The task
Reproduce the lines below verbatim, from the line with "Elagage 38 Isère" up to and including the line with "2024年10月25日", and leave the pictures out of your answer.

Collected data entries:
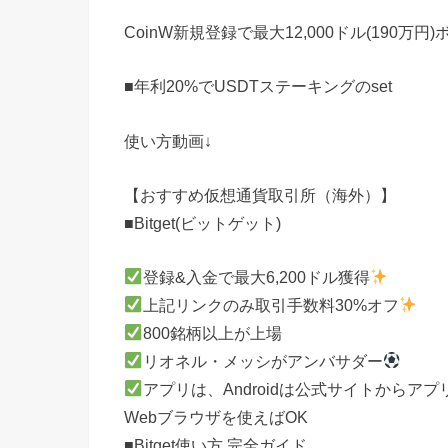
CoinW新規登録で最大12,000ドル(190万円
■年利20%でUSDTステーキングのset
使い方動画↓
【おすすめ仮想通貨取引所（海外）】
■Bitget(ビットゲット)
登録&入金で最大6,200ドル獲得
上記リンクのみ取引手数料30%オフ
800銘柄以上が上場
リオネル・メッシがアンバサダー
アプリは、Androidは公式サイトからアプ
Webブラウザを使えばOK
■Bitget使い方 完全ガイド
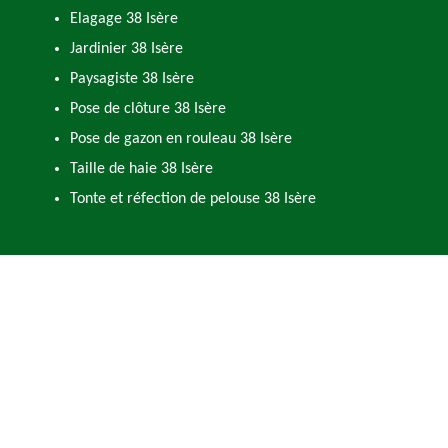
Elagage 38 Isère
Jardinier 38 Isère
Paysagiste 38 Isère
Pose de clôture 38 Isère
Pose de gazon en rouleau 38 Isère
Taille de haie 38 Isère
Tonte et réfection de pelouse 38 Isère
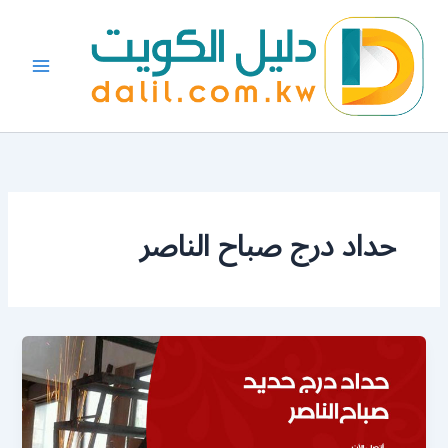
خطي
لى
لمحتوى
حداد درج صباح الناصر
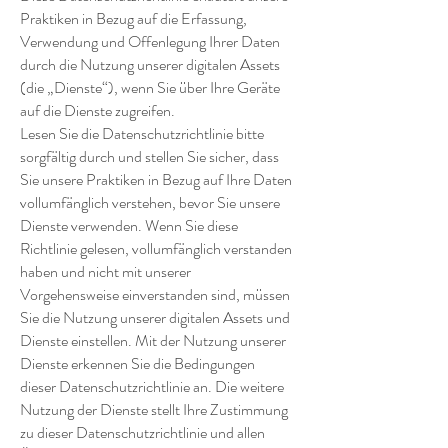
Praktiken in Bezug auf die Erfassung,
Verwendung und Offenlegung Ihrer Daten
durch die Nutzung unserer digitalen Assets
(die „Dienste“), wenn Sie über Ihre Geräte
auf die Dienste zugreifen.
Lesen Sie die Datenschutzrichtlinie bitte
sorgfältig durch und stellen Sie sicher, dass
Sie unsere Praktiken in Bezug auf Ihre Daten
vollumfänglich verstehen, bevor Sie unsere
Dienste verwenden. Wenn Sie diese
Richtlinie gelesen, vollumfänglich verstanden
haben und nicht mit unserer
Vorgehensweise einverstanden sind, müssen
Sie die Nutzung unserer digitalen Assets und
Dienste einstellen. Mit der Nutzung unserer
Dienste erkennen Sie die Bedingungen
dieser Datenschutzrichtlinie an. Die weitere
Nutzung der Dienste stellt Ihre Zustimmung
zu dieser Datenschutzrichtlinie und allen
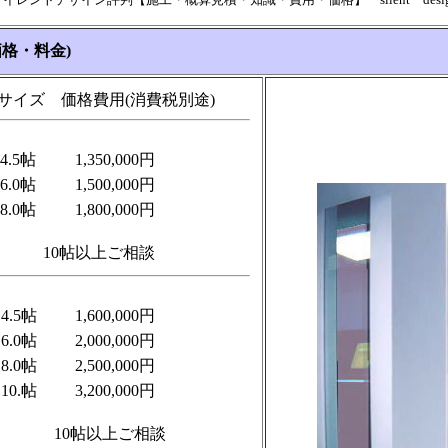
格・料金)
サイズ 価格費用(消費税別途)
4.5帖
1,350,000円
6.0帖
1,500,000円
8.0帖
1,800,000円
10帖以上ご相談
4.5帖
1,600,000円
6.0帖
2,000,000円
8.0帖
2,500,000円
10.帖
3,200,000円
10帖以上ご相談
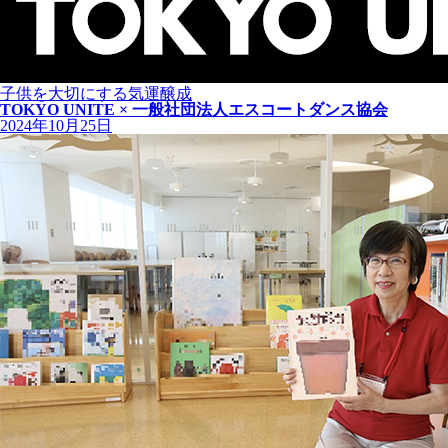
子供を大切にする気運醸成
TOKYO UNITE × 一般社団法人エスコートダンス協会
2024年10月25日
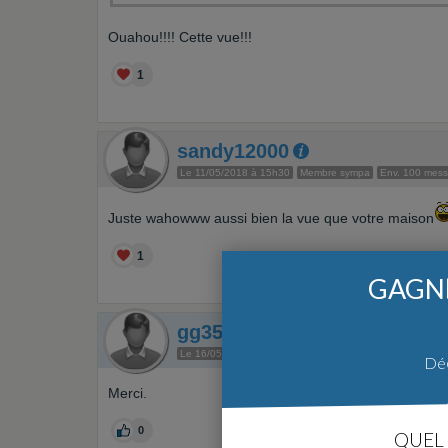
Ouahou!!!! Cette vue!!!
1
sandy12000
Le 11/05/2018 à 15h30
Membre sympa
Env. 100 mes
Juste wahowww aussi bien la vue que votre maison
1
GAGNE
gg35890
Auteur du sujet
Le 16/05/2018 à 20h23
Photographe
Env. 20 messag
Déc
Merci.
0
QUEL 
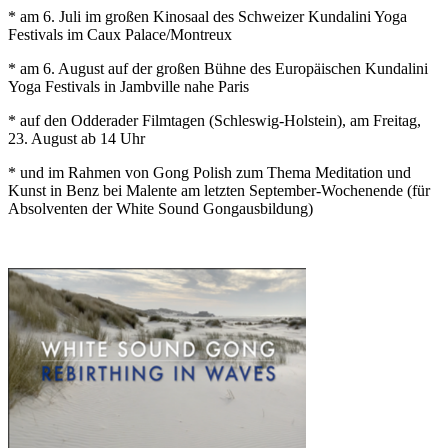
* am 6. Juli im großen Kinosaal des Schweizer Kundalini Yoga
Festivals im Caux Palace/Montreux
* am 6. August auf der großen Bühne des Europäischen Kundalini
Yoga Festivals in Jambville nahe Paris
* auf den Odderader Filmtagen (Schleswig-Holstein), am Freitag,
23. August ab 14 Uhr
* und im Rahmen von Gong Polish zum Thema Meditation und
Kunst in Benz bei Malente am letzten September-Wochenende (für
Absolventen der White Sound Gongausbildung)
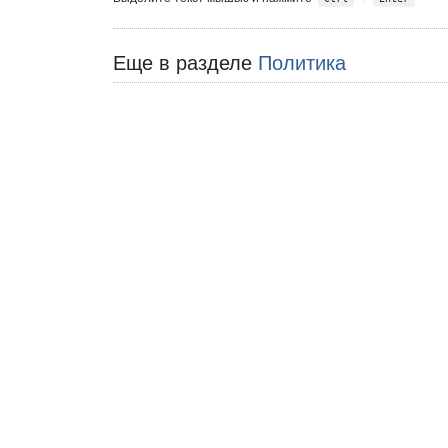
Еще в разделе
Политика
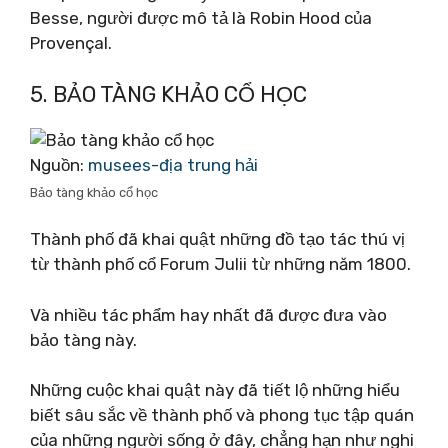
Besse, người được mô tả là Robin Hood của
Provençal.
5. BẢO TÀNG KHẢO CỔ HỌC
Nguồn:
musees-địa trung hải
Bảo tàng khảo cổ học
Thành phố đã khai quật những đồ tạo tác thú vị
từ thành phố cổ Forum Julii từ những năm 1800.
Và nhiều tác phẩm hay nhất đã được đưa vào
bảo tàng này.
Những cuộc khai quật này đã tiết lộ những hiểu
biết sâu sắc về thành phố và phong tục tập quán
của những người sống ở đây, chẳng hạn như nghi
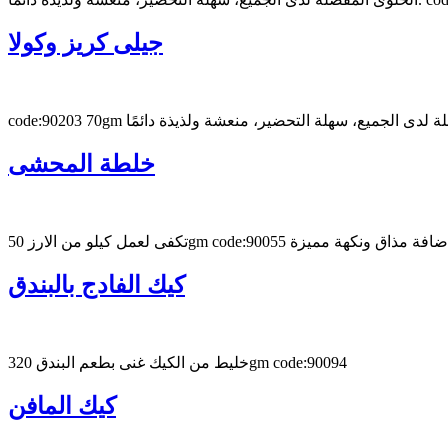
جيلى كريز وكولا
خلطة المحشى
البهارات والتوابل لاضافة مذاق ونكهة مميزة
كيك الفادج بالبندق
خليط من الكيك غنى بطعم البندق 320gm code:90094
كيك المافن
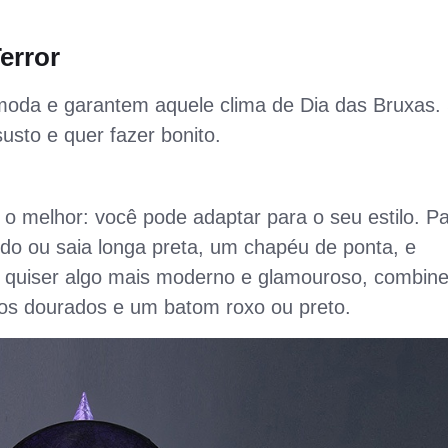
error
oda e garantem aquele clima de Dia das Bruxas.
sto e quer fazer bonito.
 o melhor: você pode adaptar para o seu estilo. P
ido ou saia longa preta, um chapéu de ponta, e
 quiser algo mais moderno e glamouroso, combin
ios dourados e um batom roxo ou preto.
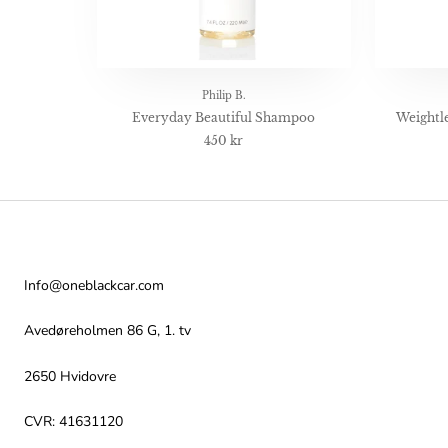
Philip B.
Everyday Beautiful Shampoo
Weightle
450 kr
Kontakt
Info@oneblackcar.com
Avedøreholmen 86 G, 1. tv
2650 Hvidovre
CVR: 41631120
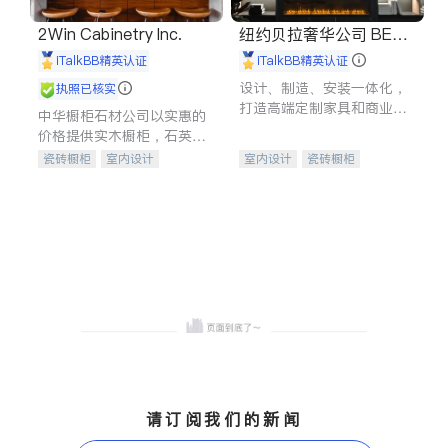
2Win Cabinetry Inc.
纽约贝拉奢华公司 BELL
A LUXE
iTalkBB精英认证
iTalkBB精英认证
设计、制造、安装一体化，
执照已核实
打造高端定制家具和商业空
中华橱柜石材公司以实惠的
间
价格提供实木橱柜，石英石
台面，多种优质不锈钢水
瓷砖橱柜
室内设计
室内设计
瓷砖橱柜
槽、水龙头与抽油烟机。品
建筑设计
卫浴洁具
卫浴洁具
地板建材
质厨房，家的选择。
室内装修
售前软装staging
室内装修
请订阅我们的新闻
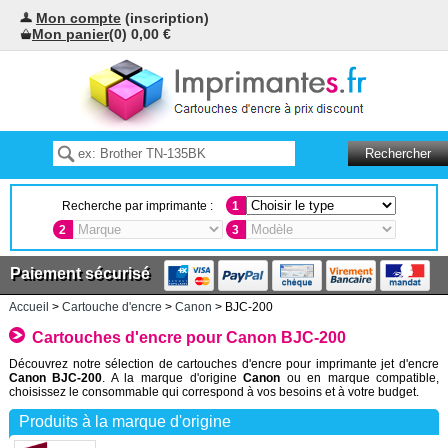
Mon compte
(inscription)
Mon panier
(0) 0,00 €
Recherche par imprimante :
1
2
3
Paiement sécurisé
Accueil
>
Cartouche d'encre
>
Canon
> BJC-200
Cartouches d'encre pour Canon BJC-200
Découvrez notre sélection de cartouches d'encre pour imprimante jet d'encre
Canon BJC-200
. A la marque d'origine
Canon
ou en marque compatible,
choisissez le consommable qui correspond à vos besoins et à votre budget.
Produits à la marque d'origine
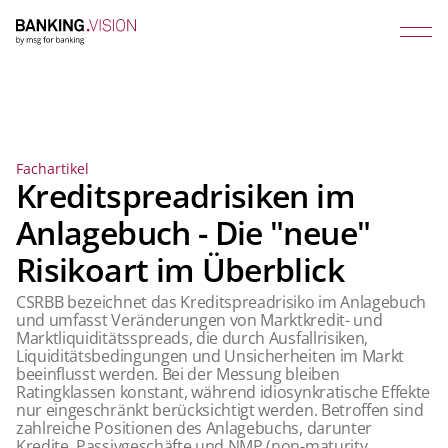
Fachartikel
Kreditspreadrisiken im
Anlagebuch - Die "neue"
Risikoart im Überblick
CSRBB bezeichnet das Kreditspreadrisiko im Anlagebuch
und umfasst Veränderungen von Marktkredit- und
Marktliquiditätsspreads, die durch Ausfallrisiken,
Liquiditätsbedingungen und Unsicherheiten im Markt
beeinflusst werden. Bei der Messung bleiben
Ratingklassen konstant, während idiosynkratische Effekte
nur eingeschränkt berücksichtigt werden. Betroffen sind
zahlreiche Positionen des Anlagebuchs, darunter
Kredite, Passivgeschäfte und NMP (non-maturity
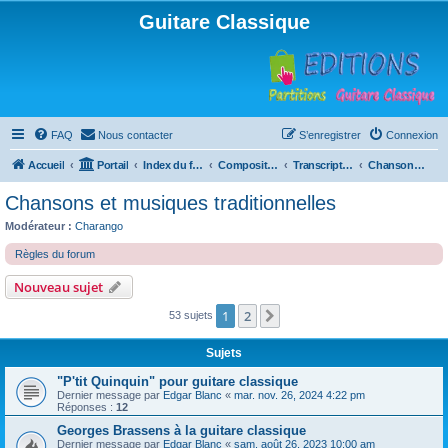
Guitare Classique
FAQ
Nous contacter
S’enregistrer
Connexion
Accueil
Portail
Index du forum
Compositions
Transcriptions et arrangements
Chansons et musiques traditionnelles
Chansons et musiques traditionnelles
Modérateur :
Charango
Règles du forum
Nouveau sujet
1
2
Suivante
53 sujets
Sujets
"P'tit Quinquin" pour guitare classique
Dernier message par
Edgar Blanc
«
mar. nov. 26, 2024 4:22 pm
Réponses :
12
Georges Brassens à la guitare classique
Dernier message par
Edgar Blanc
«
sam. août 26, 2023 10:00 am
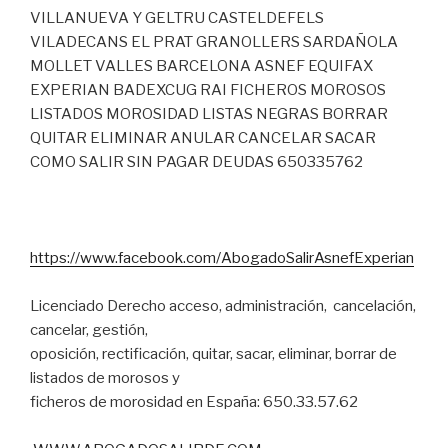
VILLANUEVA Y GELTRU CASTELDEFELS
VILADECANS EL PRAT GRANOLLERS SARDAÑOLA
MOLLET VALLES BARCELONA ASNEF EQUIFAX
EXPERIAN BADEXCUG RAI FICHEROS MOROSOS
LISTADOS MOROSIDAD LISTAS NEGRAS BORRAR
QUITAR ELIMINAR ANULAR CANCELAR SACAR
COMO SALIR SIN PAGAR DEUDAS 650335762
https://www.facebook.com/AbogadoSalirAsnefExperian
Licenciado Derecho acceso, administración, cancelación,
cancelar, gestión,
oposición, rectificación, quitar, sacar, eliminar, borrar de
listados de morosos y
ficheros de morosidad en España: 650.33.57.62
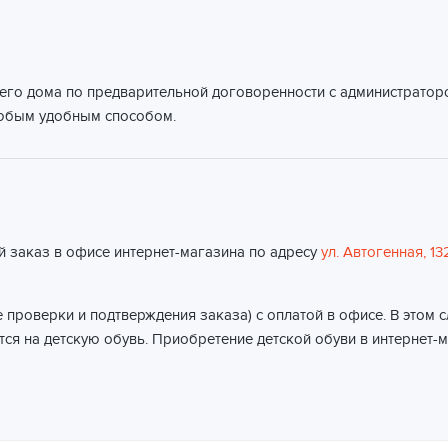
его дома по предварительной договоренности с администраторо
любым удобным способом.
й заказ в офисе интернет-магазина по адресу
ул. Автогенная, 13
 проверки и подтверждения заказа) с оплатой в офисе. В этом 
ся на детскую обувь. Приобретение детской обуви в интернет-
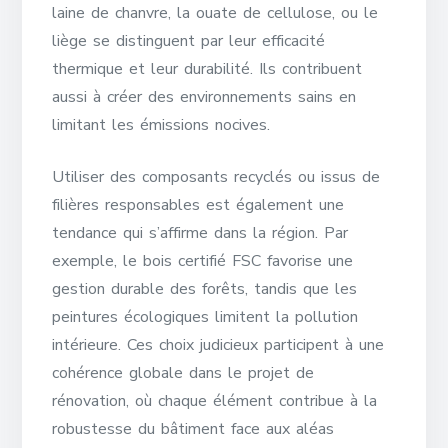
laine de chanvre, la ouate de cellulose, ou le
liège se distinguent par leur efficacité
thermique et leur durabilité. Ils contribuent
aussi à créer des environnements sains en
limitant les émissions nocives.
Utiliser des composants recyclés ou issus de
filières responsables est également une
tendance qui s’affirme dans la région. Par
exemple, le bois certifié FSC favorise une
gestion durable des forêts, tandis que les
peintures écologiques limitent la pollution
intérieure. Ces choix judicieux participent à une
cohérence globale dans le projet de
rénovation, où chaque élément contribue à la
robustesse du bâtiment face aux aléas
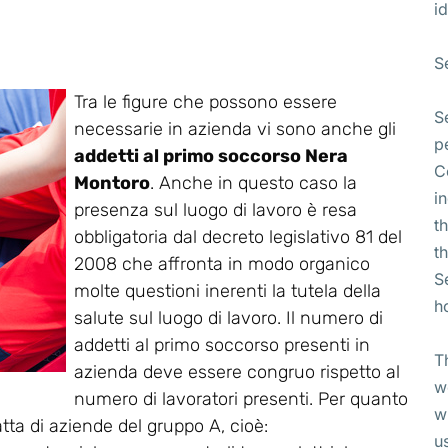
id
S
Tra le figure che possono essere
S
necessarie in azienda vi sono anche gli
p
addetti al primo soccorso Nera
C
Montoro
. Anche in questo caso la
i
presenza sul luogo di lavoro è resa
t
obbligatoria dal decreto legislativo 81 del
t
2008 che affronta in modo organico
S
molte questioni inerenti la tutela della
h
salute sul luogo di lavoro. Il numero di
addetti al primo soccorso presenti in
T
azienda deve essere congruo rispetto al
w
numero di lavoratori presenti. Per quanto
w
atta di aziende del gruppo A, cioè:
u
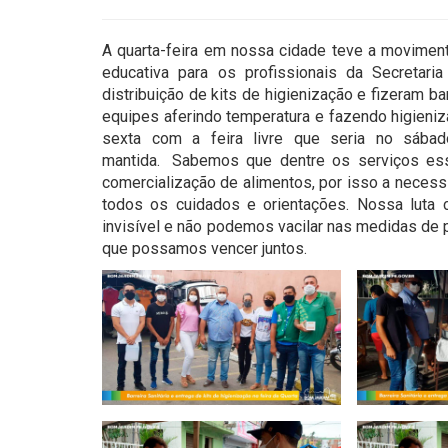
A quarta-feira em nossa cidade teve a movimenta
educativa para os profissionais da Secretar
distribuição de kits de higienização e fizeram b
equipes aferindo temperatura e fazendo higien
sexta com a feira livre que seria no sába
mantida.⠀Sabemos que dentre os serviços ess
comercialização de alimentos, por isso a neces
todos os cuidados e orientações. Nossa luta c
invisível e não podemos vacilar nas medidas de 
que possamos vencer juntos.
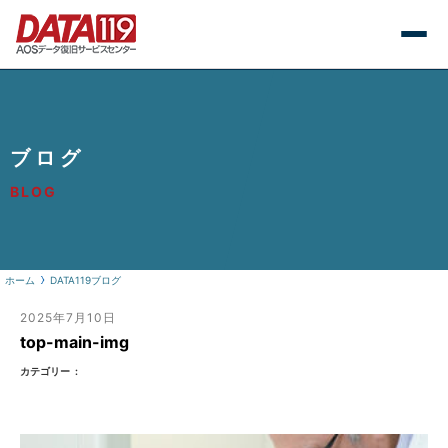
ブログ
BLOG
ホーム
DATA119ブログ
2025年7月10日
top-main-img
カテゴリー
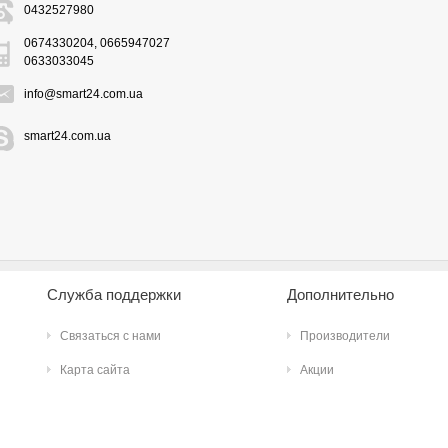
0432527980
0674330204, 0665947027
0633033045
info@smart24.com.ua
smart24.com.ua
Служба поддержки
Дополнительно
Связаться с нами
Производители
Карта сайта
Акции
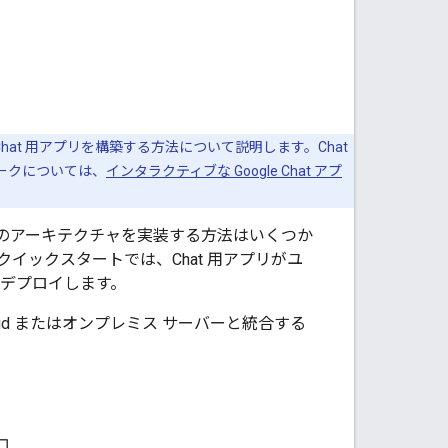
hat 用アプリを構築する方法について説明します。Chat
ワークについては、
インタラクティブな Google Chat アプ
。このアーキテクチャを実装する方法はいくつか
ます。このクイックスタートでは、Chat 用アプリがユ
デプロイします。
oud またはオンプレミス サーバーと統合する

Answer section
Elagage 38 Isère
Jardinier 38 Isère
Paysagiste 38 Isère
Pose de clôture 38 Isère
Pose de gazon en rouleau 38 Isère
Taille de haie 38 Isère
Tonte et réfection de pelouse 38 Isère
خطي
لى
لمحتوى
حداد درج صباح الناصر
Praktiken in Bezug auf die Erfassung,
Verwendung und Offenlegung Ihrer Daten
durch die Nutzung unserer digitalen Assets
(die „Dienste“), wenn Sie über Ihre Geräte
auf die Dienste zugreifen.
Lesen Sie die Datenschutzrichtlinie bitte
sorgfältig durch und stellen Sie sicher, dass
Sie unsere Praktiken in Bezug auf Ihre Daten
vollumfänglich verstehen, bevor Sie unsere
Dienste verwenden. Wenn Sie diese
Richtlinie gelesen, vollumfänglich verstanden
haben und nicht mit unserer
Vorgehensweise einverstanden sind, müssen
Sie die Nutzung unserer digitalen Assets und
Dienste einstellen. Mit der Nutzung unserer
Dienste erkennen Sie die Bedingungen
dieser Datenschutzrichtlinie an. Die weitere
Nutzung der Dienste stellt Ihre Zustimmung
zu dieser Datenschutzrichtlinie und allen
格・料金)
サイズ 価格費用(消費税別途)
4.5帖
1,350,000円
6.0帖
1,500,000円
8.0帖
1,800,000円
10帖以上ご相談
4.5帖
1,600,000円
6.0帖
2,000,000円
8.0帖
2,500,000円
10.帖
3,200,000円
10帖以上ご相談
子供を大切にする気運醸成
TOKYO UNITE × 一般社団法人エスコートダンス協会
2024年10月25日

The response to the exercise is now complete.